COLORADO SPRINGS, Colo. – Gen. John Hyten is not a fighter pilot, the traditional realm from which the Air Force draws its top leaders. But the head of Air Force Space Command has his finger on the pulse of in every US military mission, in the sky and on the ground, and is using that advantage to move forward how the service deals with its space assets.

In a speech at the Space Foundation's annual National Space Symposium here Tuesday, Hyten rolled out a new vision to better integrate the ground, air and space components of the Pentagon's warfighting enterprise, dubbed the Space Enterprise Vision.

Get all Defense News coverage of the Space Symposium.

The Air Force briefed industry in a classified session today at the Space Symposium, but Hyten gave the audience on Tuesday a glimpse into the thinking behind the new strategy.

The SEV draws on several Air Force studies, including a recent effort called Air Superiority 2030 that explored how the service can maintain air dominance in an increasingly contested environment, Hyten said. Notably, the studies show that air superiority is "not all about the airplane," he stressed.

"The first thing you have to do to gain air superiority is make sure you can fly where you need to fly, that means we have to take down an enemy air defense system, and in order to take down an integrated air defense system you have to do a lot more than send an F-22 in," Hyten said. "There's all the domains that have to play at the same time, things have to happen simultaneously, that's multi-domain operations."

But an obstacle to Hyten's vision of an integrated, multi-domain enterprise is that current operations and acquisition processes are stove-piped.

"Now, we have to tear down the stovepipes and figure out how to do business new," Hyten said.

The Joint Interagency Combined Space Operations Center, or JICSpOC, established last year to create unity and facilitate information sharing across the national security space enterprise, is a key piece of this puzzle, Hyten said. The JICSpOC, located at Schriever Air Force Base here in Colorado Springs, has so far completed three experiments, and has learned that the intelligence community is the "key to everything," he said.

"So its all about the threat its all about the enterprise," Hyten said. "We have been given the greatest gift by the American people – their sons and daughters. Our job is to make sure they are never alone on the battlefield."

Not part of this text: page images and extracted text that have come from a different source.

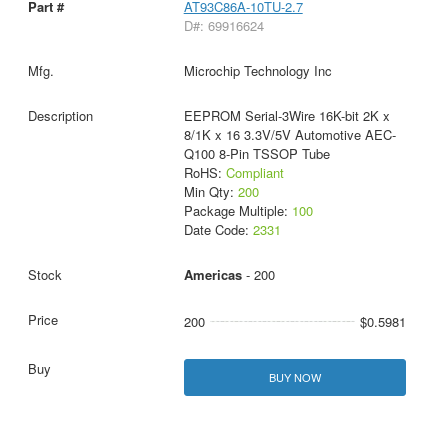
AT93C86A-10TU-2.7
D#: 69916624
Microchip Technology Inc
EEPROM Serial-3Wire 16K-bit 2K x
8/1K x 16 3.3V/5V Automotive AEC-
Q100 8-Pin TSSOP Tube
RoHS:
Compliant
Min Qty:
200
Package Multiple:
100
Date Code:
2331
Americas
- 200
200
$0.5981
BUY NOW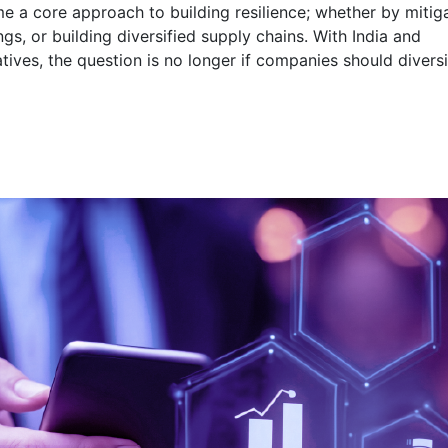
me a core approach to building resilience; whether by mitig
ngs, or building diversified supply chains. With India and
tives, the question is no longer if companies should diversi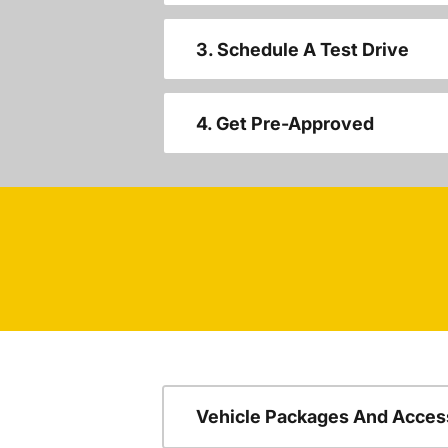
3. Schedule A Test Drive
4. Get Pre-Approved
Vehicle Packages And Acces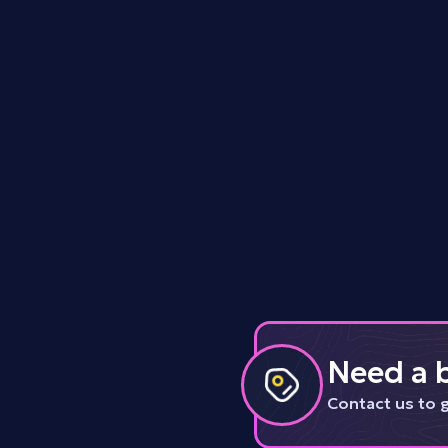
Tls
Data
Need a b
Contact us to 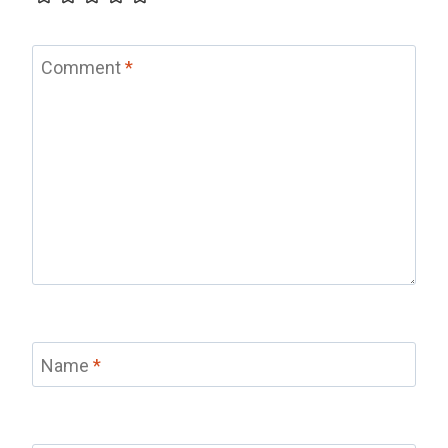
Comment
*
Name
*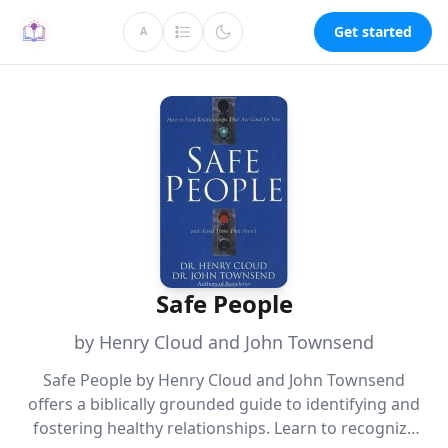
Get started
A
Safe People
by Henry Cloud and John Townsend
Safe People by Henry Cloud and John Townsend
offers a biblically grounded guide to identifying and
fostering healthy relationships. Learn to recognize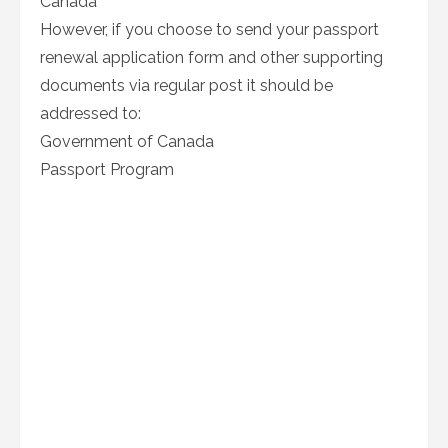
Canada
However, if you choose to send your passport
renewal application form and other supporting
documents via regular post it should be
addressed to:
Government of Canada
Passport Program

Hyten kicked off his presentation with a video showing how satellite communications are essential to operators all over the world, from UAV strikes in the Middle East to special operations missions. He stressed that the US must never let these soldiers down.

He posed an ominous question to the audience: "What if we lost space and cyberspace?"

"Those soldiers on the battlefield in the Middle East can never be left alone," he stressed.

Hyten is considered a top option to become the Air Force's next chief of staff after Gen. Mark Welsh retires this summer. If selected, he would be the first non-pilot to hold the position since the Air Force's creation in 1947.

Given the rumors about his next job, it was hard not to notice that he made a strong case for how a non-traditional position in the service gives him a unique understanding of how the Air Force operates, both internally and jointly, in the modern battlespace.

"A lot of people think that I am a warfighter, I am not," Hyten said. "My job is to lead the 36,000 men and women of AFSPC and organize, train and equip forces. We are working to create a resilient enterprise."